**REQUIREMENT:**
Where the records below begin, start copying, and stop after the line that contains "3: (84, 31)"; reproduce every line exactly but omit pictures.

(Collected data)

* * * * * * * * *

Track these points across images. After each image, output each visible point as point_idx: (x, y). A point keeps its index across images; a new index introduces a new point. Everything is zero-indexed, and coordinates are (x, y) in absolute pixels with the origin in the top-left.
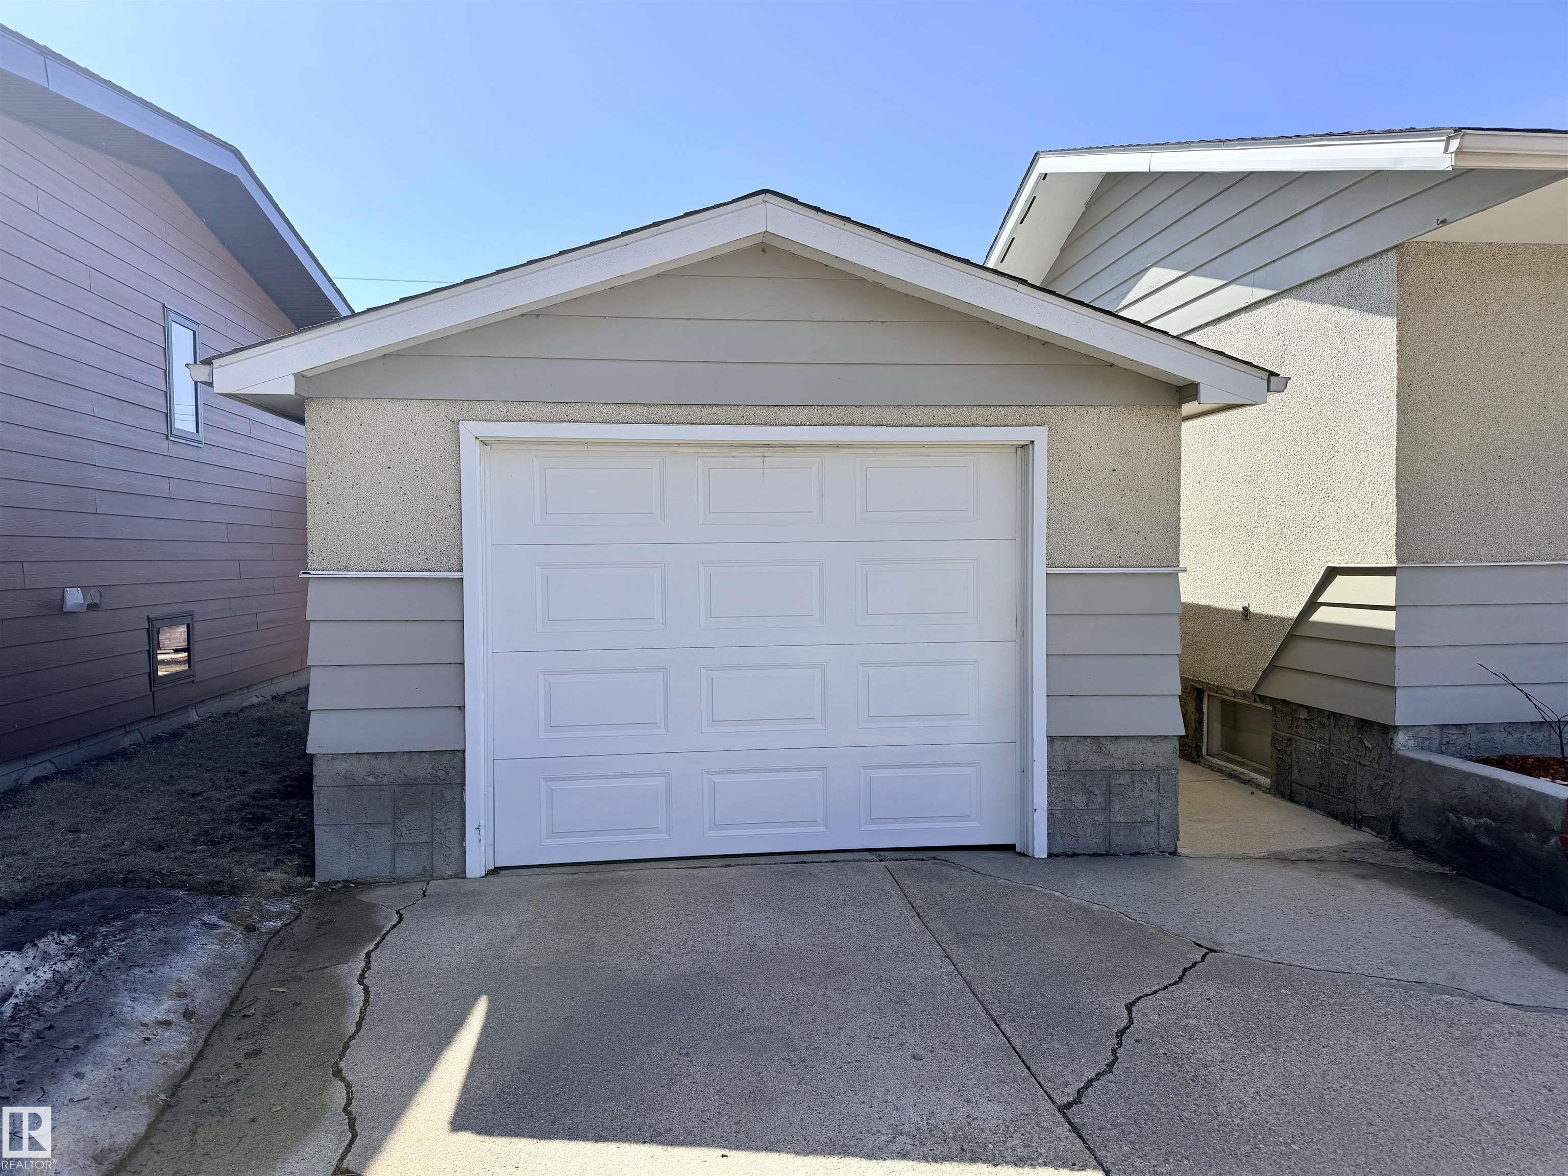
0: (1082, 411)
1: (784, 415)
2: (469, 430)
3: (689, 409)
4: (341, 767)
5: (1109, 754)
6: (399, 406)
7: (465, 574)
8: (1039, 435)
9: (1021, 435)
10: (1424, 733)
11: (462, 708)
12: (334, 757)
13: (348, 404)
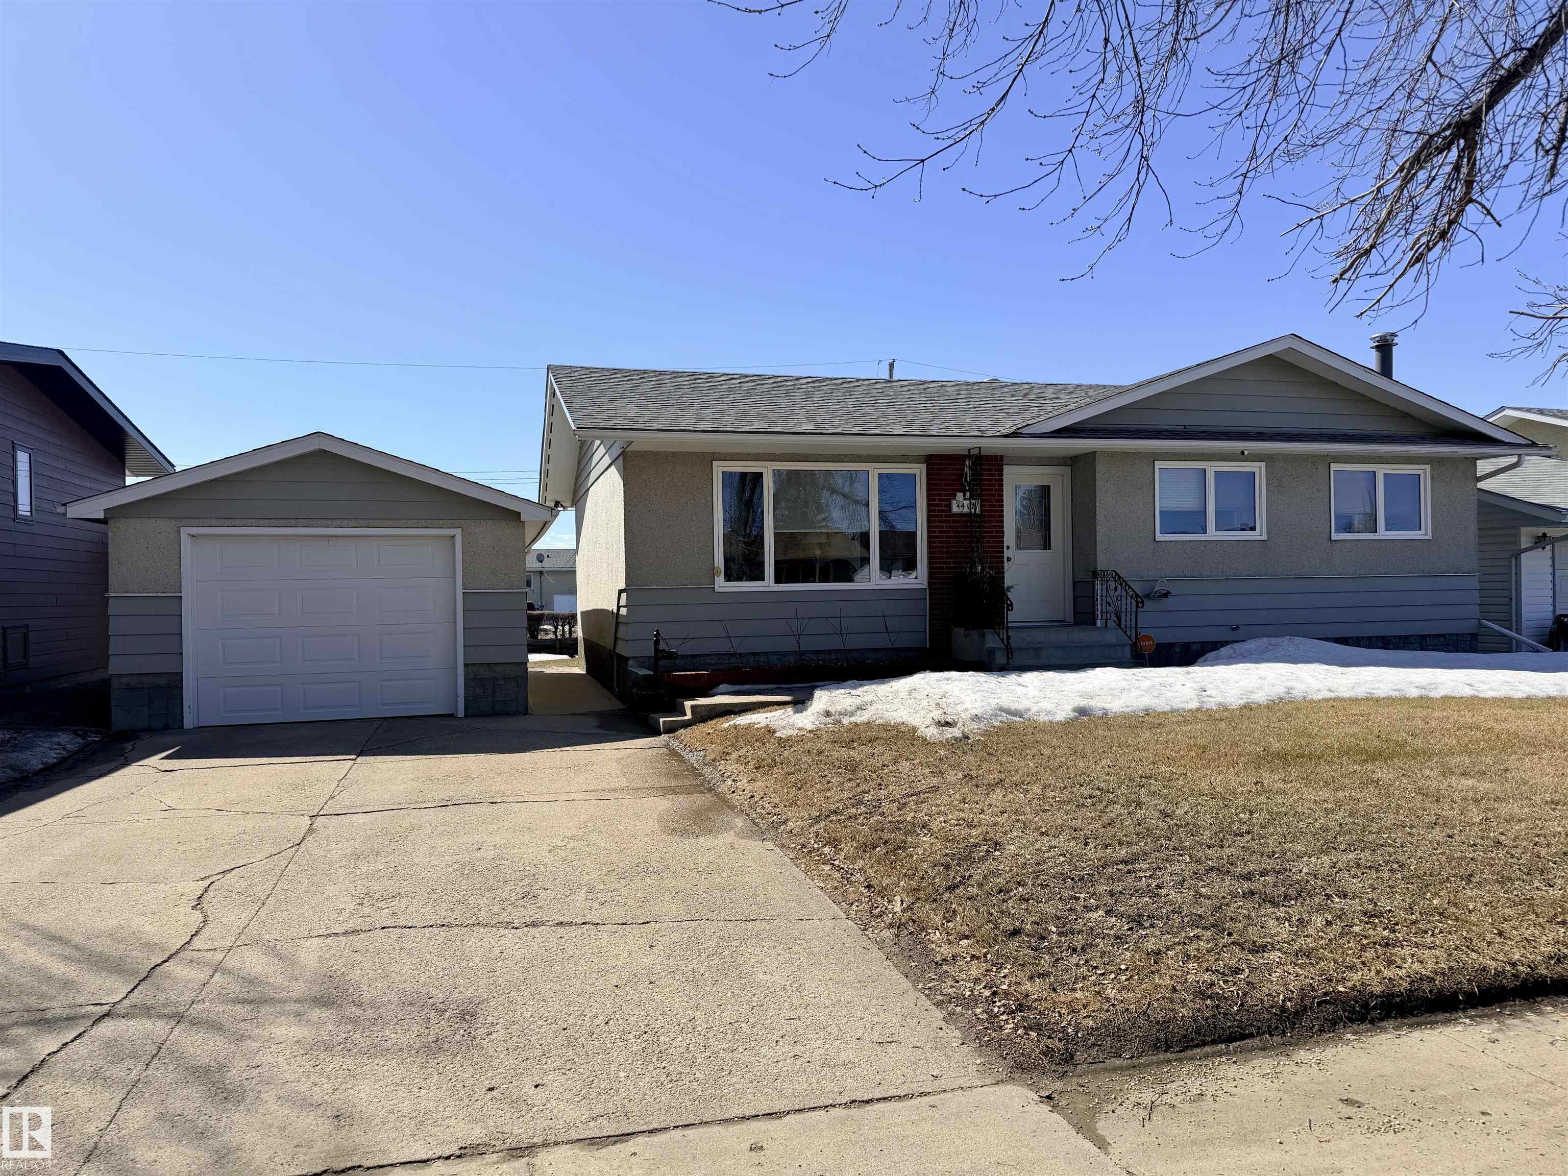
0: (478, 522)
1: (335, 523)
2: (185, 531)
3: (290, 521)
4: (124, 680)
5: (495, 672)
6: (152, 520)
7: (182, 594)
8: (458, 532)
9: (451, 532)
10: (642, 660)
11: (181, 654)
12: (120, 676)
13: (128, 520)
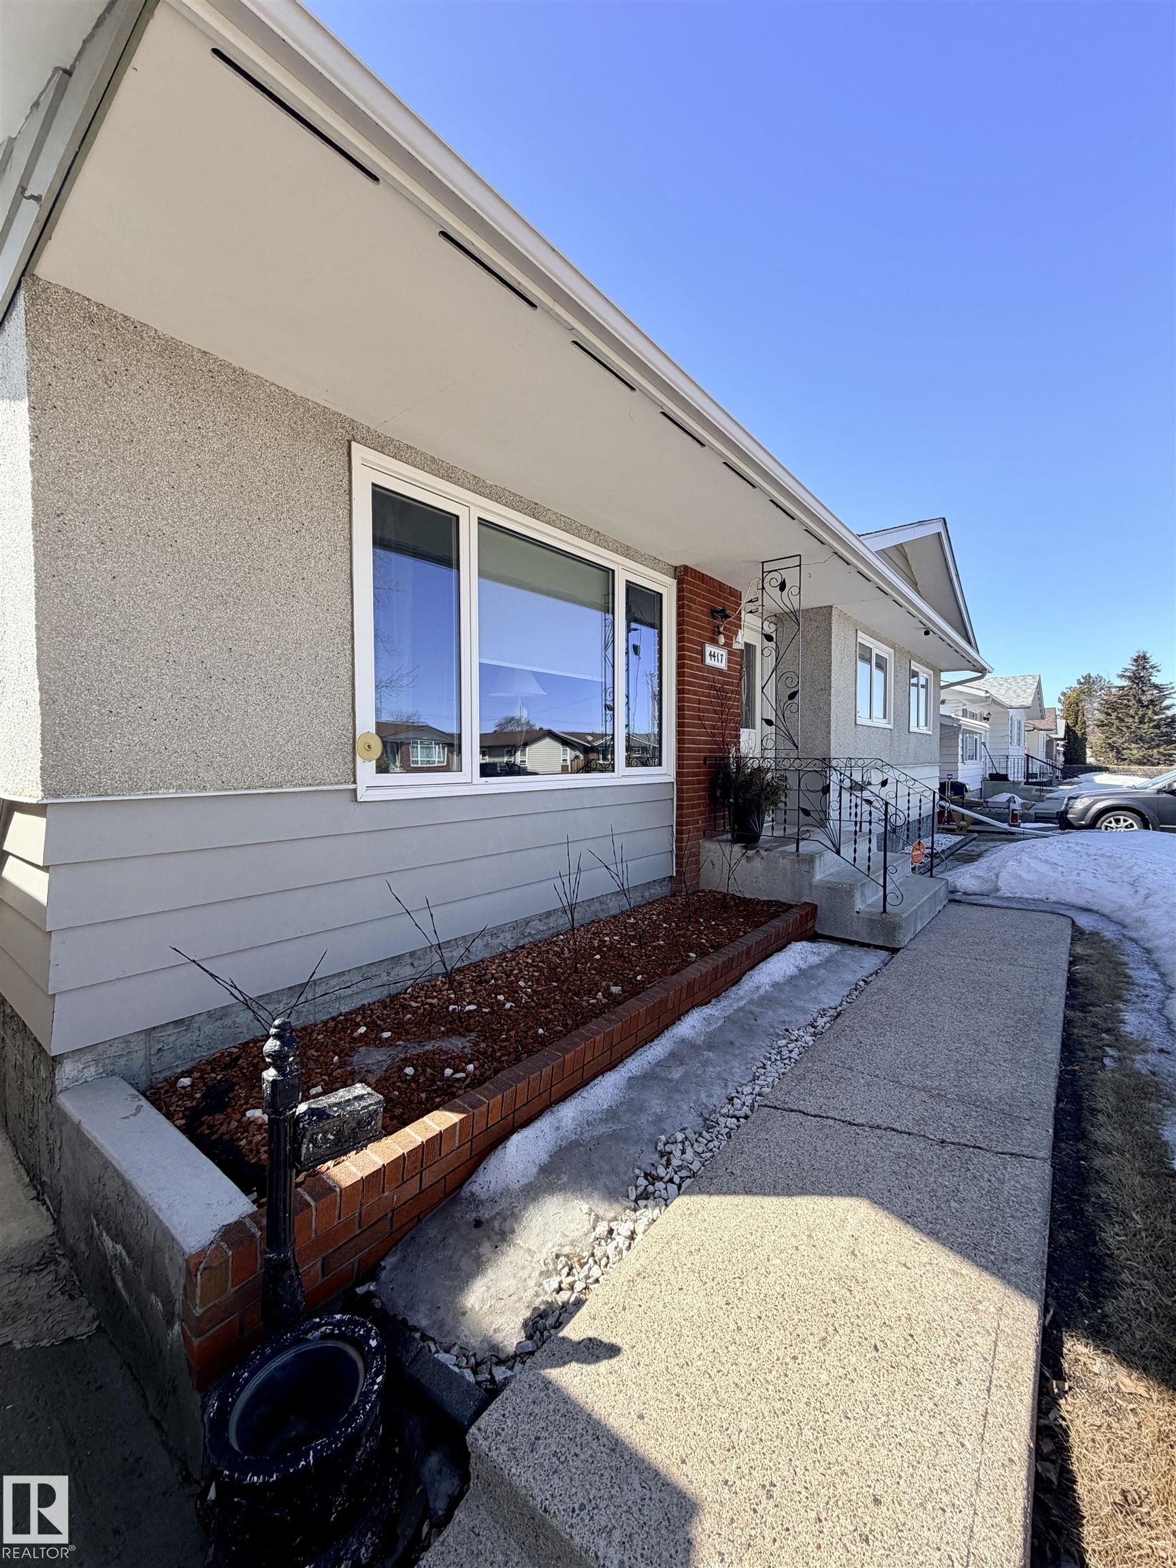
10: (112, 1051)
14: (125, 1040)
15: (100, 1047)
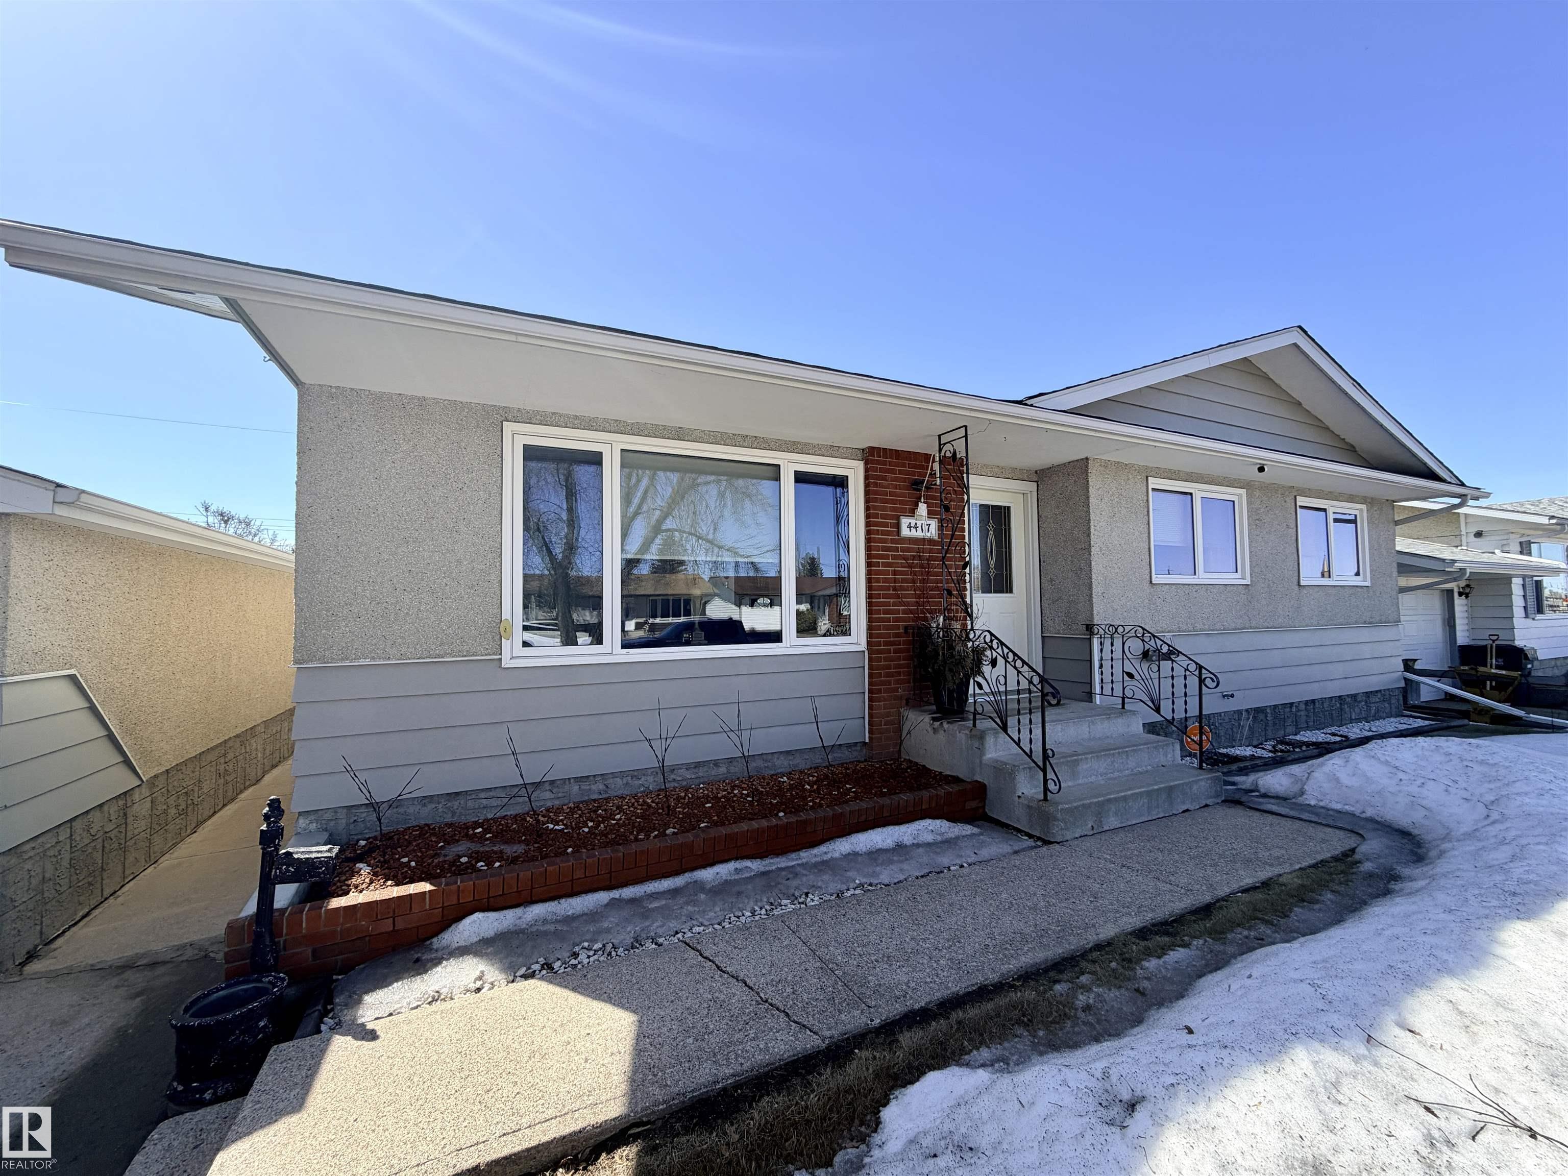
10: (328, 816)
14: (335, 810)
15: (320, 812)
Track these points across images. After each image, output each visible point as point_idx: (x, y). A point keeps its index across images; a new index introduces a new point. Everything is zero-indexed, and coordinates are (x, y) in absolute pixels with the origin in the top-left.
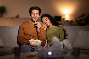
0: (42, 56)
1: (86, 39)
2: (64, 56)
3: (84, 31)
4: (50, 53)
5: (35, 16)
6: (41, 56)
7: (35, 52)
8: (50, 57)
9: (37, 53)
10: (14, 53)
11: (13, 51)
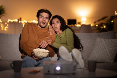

* * * * * * * * *

**THE ANSWER:**
Track these points across images. After each image, output each visible point as point_idx: (x, y). A point keeps its index across images; a new index introduces a new point. Everything is zero-indexed, and coordinates are (x, y) in absolute pixels with the origin in the top-left.
0: (1082, 411)
1: (784, 415)
2: (469, 430)
3: (689, 409)
4: (341, 767)
5: (1109, 754)
6: (399, 406)
7: (465, 574)
8: (1039, 435)
9: (1021, 435)
10: (1424, 733)
11: (462, 708)
12: (334, 757)
13: (348, 404)
0: (478, 522)
1: (335, 523)
2: (185, 531)
3: (290, 521)
4: (124, 680)
5: (495, 672)
6: (152, 520)
7: (182, 594)
8: (458, 532)
9: (451, 532)
10: (642, 660)
11: (181, 654)
12: (120, 676)
13: (128, 520)
10: (112, 1051)
14: (125, 1040)
15: (100, 1047)
10: (328, 816)
14: (335, 810)
15: (320, 812)
Track these points across images. After each image, output each visible point as point_idx: (x, y). A point keeps its index across images; a new index introduces a new point. Everything is zero-indexed, and coordinates are (x, y) in absolute pixels with the origin in the top-left.
0: (42, 56)
1: (86, 39)
2: (64, 56)
3: (84, 31)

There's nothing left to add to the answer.